Quand elle et sa famille ont fui Alep pour venir en Turquie, elle a d’abord vécu dans une étable. Il n’y avait ni toit, ni porte, ni fenêtre avant que Caritas n’apporte des bâches en plastique, des couvertures et un réchaud. Grâce aux bons que Caritas lui donne, Yusra peut parfois acheter des articles spéciaux, comme du fromage ou des fruits.

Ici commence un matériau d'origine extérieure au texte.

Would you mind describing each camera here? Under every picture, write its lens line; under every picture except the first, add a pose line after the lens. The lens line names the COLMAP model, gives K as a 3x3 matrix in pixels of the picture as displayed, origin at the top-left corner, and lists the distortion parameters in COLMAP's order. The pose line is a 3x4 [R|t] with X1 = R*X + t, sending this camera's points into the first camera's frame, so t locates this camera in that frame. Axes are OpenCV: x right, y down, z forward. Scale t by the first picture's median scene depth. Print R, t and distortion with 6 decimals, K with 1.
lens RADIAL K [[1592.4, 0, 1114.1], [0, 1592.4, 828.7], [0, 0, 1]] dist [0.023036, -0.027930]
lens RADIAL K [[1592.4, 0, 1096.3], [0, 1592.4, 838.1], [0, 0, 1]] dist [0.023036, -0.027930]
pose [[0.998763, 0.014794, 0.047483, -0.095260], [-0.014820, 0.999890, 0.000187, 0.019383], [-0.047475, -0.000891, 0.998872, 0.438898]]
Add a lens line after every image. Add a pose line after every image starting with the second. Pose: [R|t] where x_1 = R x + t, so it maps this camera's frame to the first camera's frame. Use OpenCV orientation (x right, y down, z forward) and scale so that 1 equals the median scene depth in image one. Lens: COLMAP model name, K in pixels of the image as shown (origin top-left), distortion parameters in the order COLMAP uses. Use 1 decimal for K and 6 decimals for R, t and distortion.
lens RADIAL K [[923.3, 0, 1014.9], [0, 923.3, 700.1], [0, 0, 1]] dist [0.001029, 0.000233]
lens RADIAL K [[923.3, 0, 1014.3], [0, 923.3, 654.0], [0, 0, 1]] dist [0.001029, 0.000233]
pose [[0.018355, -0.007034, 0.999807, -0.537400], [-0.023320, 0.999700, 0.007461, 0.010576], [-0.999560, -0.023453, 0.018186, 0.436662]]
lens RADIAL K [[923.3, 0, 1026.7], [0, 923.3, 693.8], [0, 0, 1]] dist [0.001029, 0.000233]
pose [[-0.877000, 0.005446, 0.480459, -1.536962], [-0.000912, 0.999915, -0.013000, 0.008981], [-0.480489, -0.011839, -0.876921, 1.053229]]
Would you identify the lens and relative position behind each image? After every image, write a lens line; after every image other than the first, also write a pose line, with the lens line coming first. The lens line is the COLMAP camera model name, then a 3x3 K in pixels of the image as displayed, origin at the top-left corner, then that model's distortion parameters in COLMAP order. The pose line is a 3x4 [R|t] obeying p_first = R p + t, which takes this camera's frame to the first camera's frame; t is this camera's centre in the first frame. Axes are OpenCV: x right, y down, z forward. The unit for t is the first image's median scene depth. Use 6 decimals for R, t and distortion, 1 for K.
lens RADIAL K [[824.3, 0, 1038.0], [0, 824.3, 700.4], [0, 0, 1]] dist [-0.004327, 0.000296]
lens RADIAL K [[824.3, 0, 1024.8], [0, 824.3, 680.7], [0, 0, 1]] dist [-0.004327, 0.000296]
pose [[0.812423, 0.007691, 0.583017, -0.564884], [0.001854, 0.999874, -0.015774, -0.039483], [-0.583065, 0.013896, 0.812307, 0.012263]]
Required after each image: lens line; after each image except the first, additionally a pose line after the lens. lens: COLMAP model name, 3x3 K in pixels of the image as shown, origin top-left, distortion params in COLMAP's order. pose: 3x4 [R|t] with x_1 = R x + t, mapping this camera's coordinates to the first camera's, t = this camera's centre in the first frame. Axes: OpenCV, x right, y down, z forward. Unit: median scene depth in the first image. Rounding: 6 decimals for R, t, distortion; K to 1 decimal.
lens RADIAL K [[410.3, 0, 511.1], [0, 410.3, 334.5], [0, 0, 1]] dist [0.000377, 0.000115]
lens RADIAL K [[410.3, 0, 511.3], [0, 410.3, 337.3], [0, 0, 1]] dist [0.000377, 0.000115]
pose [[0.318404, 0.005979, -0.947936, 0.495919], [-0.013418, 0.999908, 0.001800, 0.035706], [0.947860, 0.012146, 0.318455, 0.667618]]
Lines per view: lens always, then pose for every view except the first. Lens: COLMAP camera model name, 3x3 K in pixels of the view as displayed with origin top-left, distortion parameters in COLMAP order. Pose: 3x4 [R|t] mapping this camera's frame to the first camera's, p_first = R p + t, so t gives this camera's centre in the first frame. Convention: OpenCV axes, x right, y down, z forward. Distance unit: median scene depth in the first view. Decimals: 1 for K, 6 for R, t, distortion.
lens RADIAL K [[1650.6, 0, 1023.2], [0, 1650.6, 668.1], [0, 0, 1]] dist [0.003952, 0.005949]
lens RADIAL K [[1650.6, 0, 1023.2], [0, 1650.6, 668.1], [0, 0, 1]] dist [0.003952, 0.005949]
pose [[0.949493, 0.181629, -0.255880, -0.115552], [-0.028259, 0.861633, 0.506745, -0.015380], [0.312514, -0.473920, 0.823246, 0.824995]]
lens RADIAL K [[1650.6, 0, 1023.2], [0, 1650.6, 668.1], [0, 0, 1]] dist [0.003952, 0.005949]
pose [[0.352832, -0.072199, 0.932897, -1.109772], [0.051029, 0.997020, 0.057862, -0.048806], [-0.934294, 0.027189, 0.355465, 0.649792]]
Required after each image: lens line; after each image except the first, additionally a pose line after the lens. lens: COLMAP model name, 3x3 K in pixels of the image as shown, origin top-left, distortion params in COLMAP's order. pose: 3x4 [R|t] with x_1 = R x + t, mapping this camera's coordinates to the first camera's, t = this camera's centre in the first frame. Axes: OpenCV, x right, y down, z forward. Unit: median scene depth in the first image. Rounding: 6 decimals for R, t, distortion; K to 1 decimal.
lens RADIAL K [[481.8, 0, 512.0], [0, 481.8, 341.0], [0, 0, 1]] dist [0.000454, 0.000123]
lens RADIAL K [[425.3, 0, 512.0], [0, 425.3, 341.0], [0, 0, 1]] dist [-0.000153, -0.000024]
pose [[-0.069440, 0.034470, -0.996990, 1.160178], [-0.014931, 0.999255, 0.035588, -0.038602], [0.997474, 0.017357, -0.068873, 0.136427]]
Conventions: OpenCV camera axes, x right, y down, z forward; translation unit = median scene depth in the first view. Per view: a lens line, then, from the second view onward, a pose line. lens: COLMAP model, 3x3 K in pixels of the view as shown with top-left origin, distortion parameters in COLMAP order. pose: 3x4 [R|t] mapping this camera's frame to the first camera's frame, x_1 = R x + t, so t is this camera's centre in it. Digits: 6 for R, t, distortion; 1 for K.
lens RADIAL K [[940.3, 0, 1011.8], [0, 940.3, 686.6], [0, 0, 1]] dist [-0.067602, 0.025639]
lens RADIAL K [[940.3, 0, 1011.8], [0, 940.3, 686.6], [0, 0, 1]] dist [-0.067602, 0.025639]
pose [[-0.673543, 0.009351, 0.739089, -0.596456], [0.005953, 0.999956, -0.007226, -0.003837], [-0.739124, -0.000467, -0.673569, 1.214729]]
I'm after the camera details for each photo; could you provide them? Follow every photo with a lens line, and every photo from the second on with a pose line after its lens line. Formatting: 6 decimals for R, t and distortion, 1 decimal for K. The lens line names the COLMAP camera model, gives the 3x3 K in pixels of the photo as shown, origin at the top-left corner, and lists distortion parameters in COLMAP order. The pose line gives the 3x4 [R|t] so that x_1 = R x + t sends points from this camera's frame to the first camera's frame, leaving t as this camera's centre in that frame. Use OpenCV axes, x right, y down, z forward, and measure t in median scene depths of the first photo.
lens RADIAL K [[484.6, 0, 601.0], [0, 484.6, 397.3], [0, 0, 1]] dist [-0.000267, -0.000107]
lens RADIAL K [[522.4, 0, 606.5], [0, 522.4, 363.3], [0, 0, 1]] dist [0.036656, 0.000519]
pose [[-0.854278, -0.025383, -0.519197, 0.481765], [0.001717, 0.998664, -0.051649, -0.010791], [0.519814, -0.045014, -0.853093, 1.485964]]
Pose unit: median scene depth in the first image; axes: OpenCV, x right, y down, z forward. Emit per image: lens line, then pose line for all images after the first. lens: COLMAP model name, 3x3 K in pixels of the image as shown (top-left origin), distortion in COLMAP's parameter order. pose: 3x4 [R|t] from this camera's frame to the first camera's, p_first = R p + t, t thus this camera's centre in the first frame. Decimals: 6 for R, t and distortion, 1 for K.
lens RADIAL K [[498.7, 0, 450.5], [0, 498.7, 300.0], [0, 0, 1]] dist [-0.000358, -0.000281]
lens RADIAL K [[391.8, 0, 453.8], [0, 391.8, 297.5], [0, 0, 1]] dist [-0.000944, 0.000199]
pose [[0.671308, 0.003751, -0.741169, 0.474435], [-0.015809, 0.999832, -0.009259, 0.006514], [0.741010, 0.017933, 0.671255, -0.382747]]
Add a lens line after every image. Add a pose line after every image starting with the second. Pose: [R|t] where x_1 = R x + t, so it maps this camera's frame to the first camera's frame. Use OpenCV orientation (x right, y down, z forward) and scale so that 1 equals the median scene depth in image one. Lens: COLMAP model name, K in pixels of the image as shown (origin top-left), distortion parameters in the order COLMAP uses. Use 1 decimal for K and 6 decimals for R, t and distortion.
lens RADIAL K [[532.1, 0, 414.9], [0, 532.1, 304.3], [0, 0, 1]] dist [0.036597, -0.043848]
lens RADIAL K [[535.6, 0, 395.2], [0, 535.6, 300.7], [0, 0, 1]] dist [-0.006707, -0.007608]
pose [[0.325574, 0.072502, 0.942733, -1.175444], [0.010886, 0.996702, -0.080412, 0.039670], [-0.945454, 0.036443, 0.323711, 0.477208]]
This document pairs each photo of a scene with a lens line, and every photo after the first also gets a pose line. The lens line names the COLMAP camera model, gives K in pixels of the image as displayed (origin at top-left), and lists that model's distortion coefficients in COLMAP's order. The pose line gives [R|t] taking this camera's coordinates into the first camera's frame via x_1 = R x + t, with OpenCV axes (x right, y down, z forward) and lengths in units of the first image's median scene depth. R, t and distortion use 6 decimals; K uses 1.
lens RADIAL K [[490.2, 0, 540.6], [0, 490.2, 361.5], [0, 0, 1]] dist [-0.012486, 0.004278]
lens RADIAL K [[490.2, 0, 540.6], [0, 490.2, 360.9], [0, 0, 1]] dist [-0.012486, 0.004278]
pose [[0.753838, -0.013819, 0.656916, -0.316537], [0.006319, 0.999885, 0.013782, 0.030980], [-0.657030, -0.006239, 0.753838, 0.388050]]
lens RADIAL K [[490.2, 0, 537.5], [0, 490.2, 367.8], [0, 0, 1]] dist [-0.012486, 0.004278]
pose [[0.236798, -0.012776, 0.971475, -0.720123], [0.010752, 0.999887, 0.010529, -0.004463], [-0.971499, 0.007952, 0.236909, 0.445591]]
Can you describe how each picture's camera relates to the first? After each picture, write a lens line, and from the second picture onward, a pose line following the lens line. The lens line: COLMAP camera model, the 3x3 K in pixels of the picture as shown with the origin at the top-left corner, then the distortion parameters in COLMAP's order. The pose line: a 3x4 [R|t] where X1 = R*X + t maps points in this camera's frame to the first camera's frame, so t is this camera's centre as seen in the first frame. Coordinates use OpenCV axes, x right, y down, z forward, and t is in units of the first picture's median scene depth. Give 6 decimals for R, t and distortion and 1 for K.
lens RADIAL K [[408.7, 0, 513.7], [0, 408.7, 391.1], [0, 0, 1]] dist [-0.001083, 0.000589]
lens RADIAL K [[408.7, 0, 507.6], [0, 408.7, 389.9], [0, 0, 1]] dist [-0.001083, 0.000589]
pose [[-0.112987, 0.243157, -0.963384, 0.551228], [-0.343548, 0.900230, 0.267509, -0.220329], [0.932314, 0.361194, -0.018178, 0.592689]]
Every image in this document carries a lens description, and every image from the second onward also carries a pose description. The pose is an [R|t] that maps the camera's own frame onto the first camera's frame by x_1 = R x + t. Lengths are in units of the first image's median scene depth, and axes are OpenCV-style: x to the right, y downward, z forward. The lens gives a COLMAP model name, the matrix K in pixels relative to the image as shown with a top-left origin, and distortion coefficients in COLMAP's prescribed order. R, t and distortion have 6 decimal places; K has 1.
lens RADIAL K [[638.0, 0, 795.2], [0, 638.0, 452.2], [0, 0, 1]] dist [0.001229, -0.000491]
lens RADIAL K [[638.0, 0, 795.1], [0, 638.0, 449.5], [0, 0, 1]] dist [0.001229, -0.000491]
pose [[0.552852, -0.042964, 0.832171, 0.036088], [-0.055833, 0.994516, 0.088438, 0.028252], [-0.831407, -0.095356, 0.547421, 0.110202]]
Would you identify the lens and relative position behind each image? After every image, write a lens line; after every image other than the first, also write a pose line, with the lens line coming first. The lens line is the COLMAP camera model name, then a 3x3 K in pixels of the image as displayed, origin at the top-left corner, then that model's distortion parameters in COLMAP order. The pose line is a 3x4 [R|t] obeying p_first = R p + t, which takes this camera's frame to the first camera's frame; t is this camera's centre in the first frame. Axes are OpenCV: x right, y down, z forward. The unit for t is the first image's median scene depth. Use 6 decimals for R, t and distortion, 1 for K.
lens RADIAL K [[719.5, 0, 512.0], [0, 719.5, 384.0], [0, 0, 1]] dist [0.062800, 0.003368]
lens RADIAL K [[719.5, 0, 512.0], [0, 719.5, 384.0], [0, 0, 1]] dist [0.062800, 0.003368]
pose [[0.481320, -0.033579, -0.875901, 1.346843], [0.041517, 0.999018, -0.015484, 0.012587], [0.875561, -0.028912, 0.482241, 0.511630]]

A minuit, les batteries de Yusra sont à plat. Elle n’arrive cependant pas à dormir. Les pleurs de ses enfants la tiennent éveillée. Des souvenirs douloureux les hantent : guerre en Syrie, fuite en Turquie, les grands-parents restés au pays. « Notre maison a été détruite par des bombardements », raconte-t-elle. « Nous avons dû marcher trois heures dans la neige avant d’arriver en Turquie ». « Nous sommes dans une très mauvaise situation, mais je me sens chanceuse », explique Yusra. « J’ai tellement d’amis qui ont vu leurs enfants se faire tuer. Les miens sont près de moi ».